Getting the “red ink” out

3 July, 2009

There are some interesting parallels between construction contracts and IT contracts. Both types of contract often involve large expenditures in a project whose final outcome and parameters are not always clear. Both involve an interplay between how the project proceeds on an ongoing basis, and how the final delivery can be assessed and accepted. The resulting contracts are often highly complex, and negotiated against tight deadlines. And there are real dangers of the responsibility for important provisions falling between the “legal” and “commercial” representatives for a party.

A dispute involving the housebuilder Persimmon Homes shows the problems that can arise where a contractual clause in a complex contract turns out, once a dispute arises, to be far less clear than the parties may have assumed when the agreement was signed. Persimmon bought a development site in Wandsworth from a company called Chartbrook Limited. The agreement included provision for an additional payment to Chartbrook were Persimmon to achieve a higher price than anticipated for the residential units it built on the site. This “Additional Residential Payment” (ARP) was defined as:

23.4% of the price achieved for each Residential Unit in excess of the Minimum Guaranteed Residential Unit Value [MGRUV] less the Costs and Incentives.
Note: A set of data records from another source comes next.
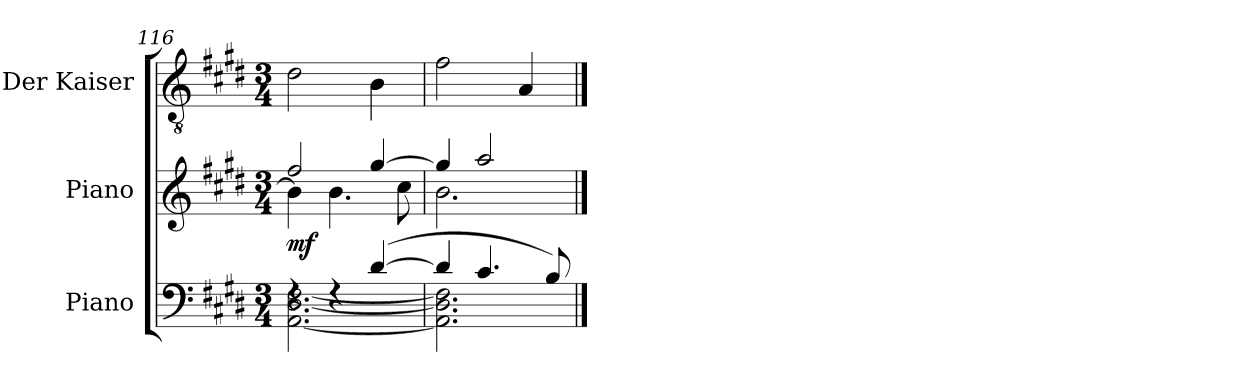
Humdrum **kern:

**kern	**kern	**dynam	**kern
*part3	*part2	*part2	*part1
*staff3	*staff2	*staff2	*staff1
*I"Piano	*I"Piano	*	*I"Der Kaiser
*I'Pno	*I'Pno.	*	*I'K.
*clefF4	*clefG2	*	*clefGv2
*k[f#c#g#d#]	*k[f#c#g#d#]	*	*k[f#c#g#d#]
*M3/4	*M3/4	*	*M3/4
=116	=116	=116	=116
*^	*^	*	*
!	!	!	!	!LO:DY:b	!
4rF	[2.AA\ [2.D#\ [2.F#\	2ff#/	4b\]	mf	2d#\
4rF	.	.	4.b\	.	.
(>[4d#/	.	[4gg#/	.	.	4B\
.	.	.	8cc#\	.	.
=117	=117	=117	=117	=117	=117
4d#/]	2.AA\] 2.D#\] 2.F#\]	4gg#/]	2.b\	.	2f#\
4.c#/	.	2aa/	.	.	.
.	.	.	.	.	4A/
8B/)	.	.	.	.	.
*v	*v	*	*	*	*
*	*v	*v	*	*
==	==	==	==
*-	*-	*-	*-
Now, what does this clause mean in practice? Chartbrook and Persimmon soon came to blows over this, with starkly differing interpretations. Chartbrook argued that a literal interpretation of the clause meant that it should receive a total ARP of £4,482,862 – almost doubling the original price paid by Persimmon for the land. Persimmon argued that, taking the commercial purpose of the clause into account, the ARP should come to £897,051 – a healthy top-up to reflect the prices achieved for the flats, but now the near-100% uplift sought by Chartbrook.
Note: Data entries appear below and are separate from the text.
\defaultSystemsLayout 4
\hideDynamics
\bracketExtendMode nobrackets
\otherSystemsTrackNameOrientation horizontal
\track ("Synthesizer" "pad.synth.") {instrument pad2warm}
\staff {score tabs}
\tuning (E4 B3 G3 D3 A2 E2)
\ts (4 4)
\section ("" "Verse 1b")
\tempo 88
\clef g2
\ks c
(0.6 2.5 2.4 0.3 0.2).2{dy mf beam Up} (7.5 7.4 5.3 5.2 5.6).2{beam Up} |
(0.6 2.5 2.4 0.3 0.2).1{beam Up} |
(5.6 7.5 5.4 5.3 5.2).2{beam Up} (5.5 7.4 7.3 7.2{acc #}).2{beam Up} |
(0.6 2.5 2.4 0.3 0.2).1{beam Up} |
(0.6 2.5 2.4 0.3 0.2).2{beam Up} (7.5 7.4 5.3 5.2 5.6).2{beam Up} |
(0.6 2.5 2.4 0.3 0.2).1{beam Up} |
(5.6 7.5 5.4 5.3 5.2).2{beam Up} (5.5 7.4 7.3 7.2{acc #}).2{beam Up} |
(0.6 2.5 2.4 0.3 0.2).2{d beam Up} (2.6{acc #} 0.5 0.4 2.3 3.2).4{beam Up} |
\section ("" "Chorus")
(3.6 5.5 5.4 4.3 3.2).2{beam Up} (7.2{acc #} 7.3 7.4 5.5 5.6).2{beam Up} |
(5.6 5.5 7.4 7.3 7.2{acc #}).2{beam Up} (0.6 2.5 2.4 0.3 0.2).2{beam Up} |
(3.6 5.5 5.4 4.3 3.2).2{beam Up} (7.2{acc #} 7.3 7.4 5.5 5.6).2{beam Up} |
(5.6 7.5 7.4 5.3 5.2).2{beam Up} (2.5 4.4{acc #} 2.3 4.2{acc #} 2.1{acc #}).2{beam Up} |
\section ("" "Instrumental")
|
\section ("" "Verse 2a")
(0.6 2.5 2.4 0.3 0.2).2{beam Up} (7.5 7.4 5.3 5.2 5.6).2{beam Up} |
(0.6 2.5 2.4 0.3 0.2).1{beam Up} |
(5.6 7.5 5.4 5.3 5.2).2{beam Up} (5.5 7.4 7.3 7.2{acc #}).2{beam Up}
The usual position in English law is that the literal interpretation of the contract should be followed, and this is the position followed by the High Court and Court of Appeal in the earlier stages of the case. However, when the case reached the House of Lords (whose judgment was issued this week), Lord Hoffman took a very different view.

Lord Hoffman argued that “something must have gone wrong with the language” in the ARP clause, and argued (on the basis of previous cases) that:

In such a case, the law did not require a court to attribute to the parties an intention which a reasonable person would not have understood them to have had.
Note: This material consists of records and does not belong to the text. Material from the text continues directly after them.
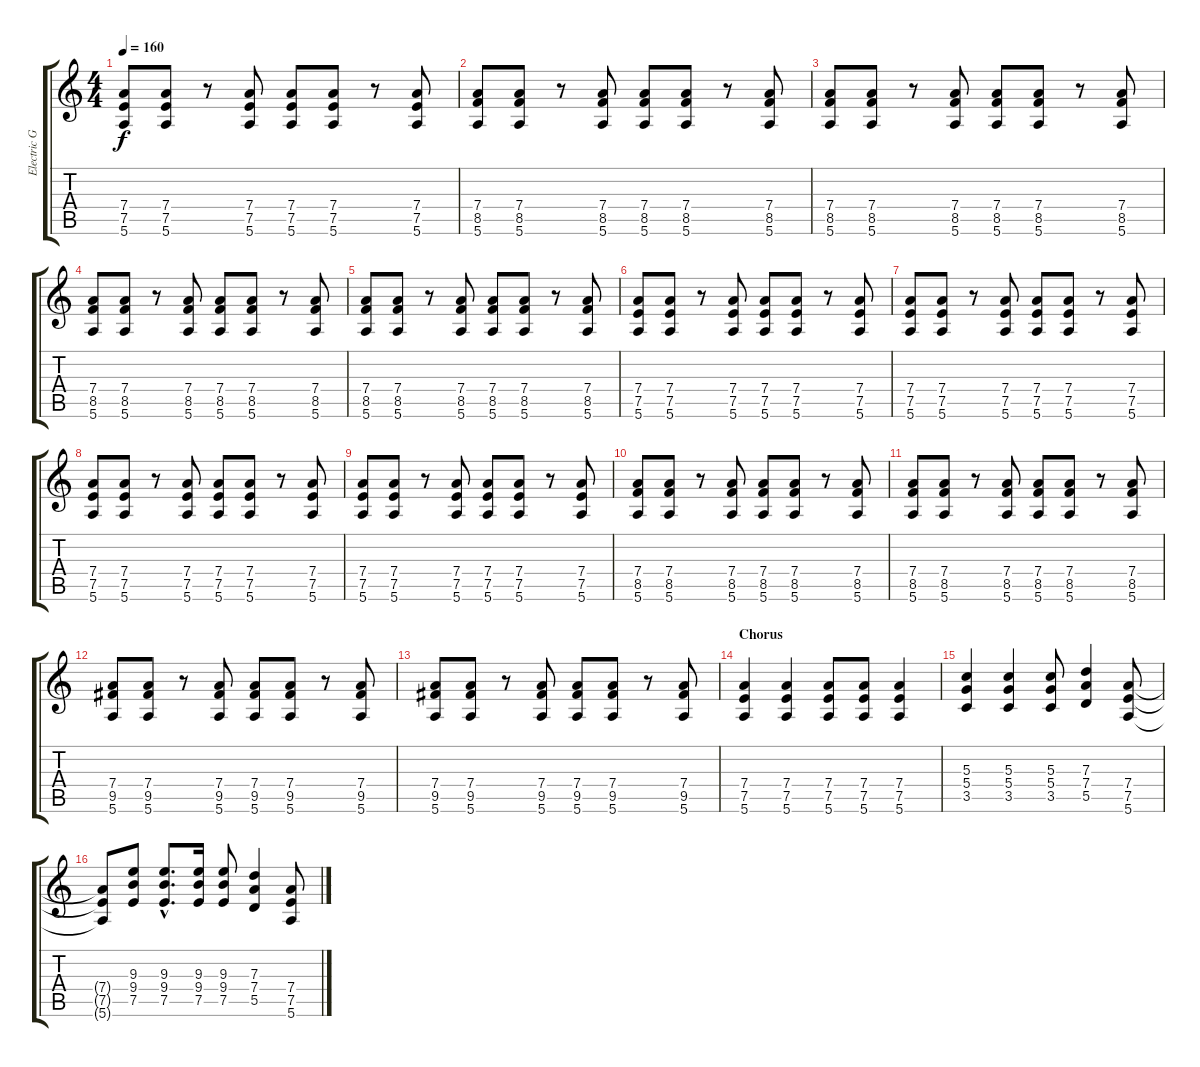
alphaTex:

\track ("Electric Guitar" "Electric G") {instrument distortionguitar}
\staff {score tabs}
\tuning (E4 B3 G3 D3 A2 E2) {hide}
\ts (4 4)
\tempo 160
\clef g2
\ks c
(7.4 7.5 5.6).8{dy f} (7.4 7.5 5.6).8 r.8 (7.4 7.5 5.6).8 (7.4 7.5 5.6).8 (7.4 7.5 5.6).8 r.8 (7.4 7.5 5.6).8 |
(7.4 8.5 5.6).8 (7.4 8.5 5.6).8 r.8 (7.4 8.5 5.6).8 (7.4 8.5 5.6).8 (7.4 8.5 5.6).8 r.8 (7.4 8.5 5.6).8 |
(7.4 8.5 5.6).8 (7.4 8.5 5.6).8 r.8 (7.4 8.5 5.6).8 (7.4 8.5 5.6).8 (7.4 8.5 5.6).8 r.8 (7.4 8.5 5.6).8 |
(7.4 8.5 5.6).8 (7.4 8.5 5.6).8 r.8 (7.4 8.5 5.6).8 (7.4 8.5 5.6).8 (7.4 8.5 5.6).8 r.8 (7.4 8.5 5.6).8 |
(7.4 8.5 5.6).8 (7.4 8.5 5.6).8 r.8 (7.4 8.5 5.6).8 (7.4 8.5 5.6).8 (7.4 8.5 5.6).8 r.8 (7.4 8.5 5.6).8 |
(7.4 7.5 5.6).8 (7.4 7.5 5.6).8 r.8 (7.4 7.5 5.6).8 (7.4 7.5 5.6).8 (7.4 7.5 5.6).8 r.8 (7.4 7.5 5.6).8 |
(7.4 7.5 5.6).8 (7.4 7.5 5.6).8 r.8 (7.4 7.5 5.6).8 (7.4 7.5 5.6).8 (7.4 7.5 5.6).8 r.8 (7.4 7.5 5.6).8 |
(7.4 7.5 5.6).8 (7.4 7.5 5.6).8 r.8 (7.4 7.5 5.6).8 (7.4 7.5 5.6).8 (7.4 7.5 5.6).8 r.8 (7.4 7.5 5.6).8 |
(7.4 7.5 5.6).8 (7.4 7.5 5.6).8 r.8 (7.4 7.5 5.6).8 (7.4 7.5 5.6).8 (7.4 7.5 5.6).8 r.8 (7.4 7.5 5.6).8 |
(7.4 8.5 5.6).8 (7.4 8.5 5.6).8 r.8 (7.4 8.5 5.6).8 (7.4 8.5 5.6).8 (7.4 8.5 5.6).8 r.8 (7.4 8.5 5.6).8 |
(7.4 8.5 5.6).8 (7.4 8.5 5.6).8 r.8 (7.4 8.5 5.6).8 (7.4 8.5 5.6).8 (7.4 8.5 5.6).8 r.8 (7.4 8.5 5.6).8 |
(7.4 9.5 5.6).8 (7.4 9.5 5.6).8 r.8 (7.4 9.5 5.6).8 (7.4 9.5 5.6).8 (7.4 9.5 5.6).8 r.8 (7.4 9.5 5.6).8 |
(7.4 9.5 5.6).8 (7.4 9.5 5.6).8 r.8 (7.4 9.5 5.6).8 (7.4 9.5 5.6).8 (7.4 9.5 5.6).8 r.8 (7.4 9.5 5.6).8 |
\section ("" "Chorus")
(7.4 7.5 5.6).4 (7.4 7.5 5.6).4 (7.4 7.5 5.6).8 (7.4 7.5 5.6).8 (7.4 7.5 5.6).4 |
(5.3 5.4 3.5).4 (5.3 5.4 3.5).4 (5.3 5.4 3.5).8 (7.3 7.4 5.5).4 (7.4 7.5 5.6).8 |
(7.4{t} 7.5{t} 5.6{t}).8 (9.3 9.4 7.5).8 (9.3{hac} 9.4{hac} 7.5{hac}).8{d} (9.3 9.4 7.5).16 (9.3 9.4 7.5).8 (7.3 7.4 5.5).4 (7.4 7.5 5.6).8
“To interpret the definition of ARP in accordance with ordinary rules of syntax makes no commercial sense”, Hoffman continued. It was therefore open the court to apply “red ink” to the contract, rejigging the wording so that it accomplished what the court took to have been the parties’ mutual intention. He continued:

There is not, so to speak, a limit to the amount of red ink or verbal rearrangement or correction which the court is allowed. All that is required is that it should be clear that something has gone wrong with the language and that it should be clear what a reasonable person would have understood the parties to have meant.

There are a number of lessons for those involved in negotiating complex commercial agreements, not least IT contracts, to take from this:

  1. Those drafting clauses of this nature would probably be advised to make sure the agreement makes some reference to the commercial purpose for the clause. It is now clear that the courts will take this into account and, where the actual wording of the contract is wildly at odds with the stated purpose, may allow the commercial purpose to override the literal wording.
  2. One point not mentioned by the court, but which is apparent from the wording of the ARP clause: this looks like an attempt to turn a mathematical formula into legal text. In the process, “something has gone wrong”, as Lord Hoffman put it. There is a reason why mathematicians abandoned prose centuries ago in favour of formulas, and lawyers would do well to learn from them. Where a mathematical formula needs to be applied, why not just put that in the contract rather than attempting a translation into legal prose?
  3. I have no idea of the circumstances in which the ARP clause was worded, but my mental picture is of a hard-fought negotiation, possibly going well into the night, in which words were added into and out of the clause, but no-one had the time or presence of mind to try to put a few numbers through the clause to see if it worked. Those circumstances are almost unavoidable – but lawyers in particular would do well to try to keep a cool head when involved in such negotiations. While Persimmon may have won this case, the possibility that they might lose this dispute – at a cost of over £3.5m in additional ARP – may well have caused their lawyers a few sleepless nights, not to mention a claim on their PI insurance.
  4. Finally, does this case (as some have suggested) strike a blow against certainty of contract? This case does provide another weapon for commercial litigators to employ when faced with a clause whose literal interpretation is deeply unhelpful for their client. However, Lord Hoffman’s judgment makes it clear that the court will only depart from the literal interpretation where the literal wording “appear[s] arbitrary and irrational”, not where it merely represents a “bad bargain” for one party.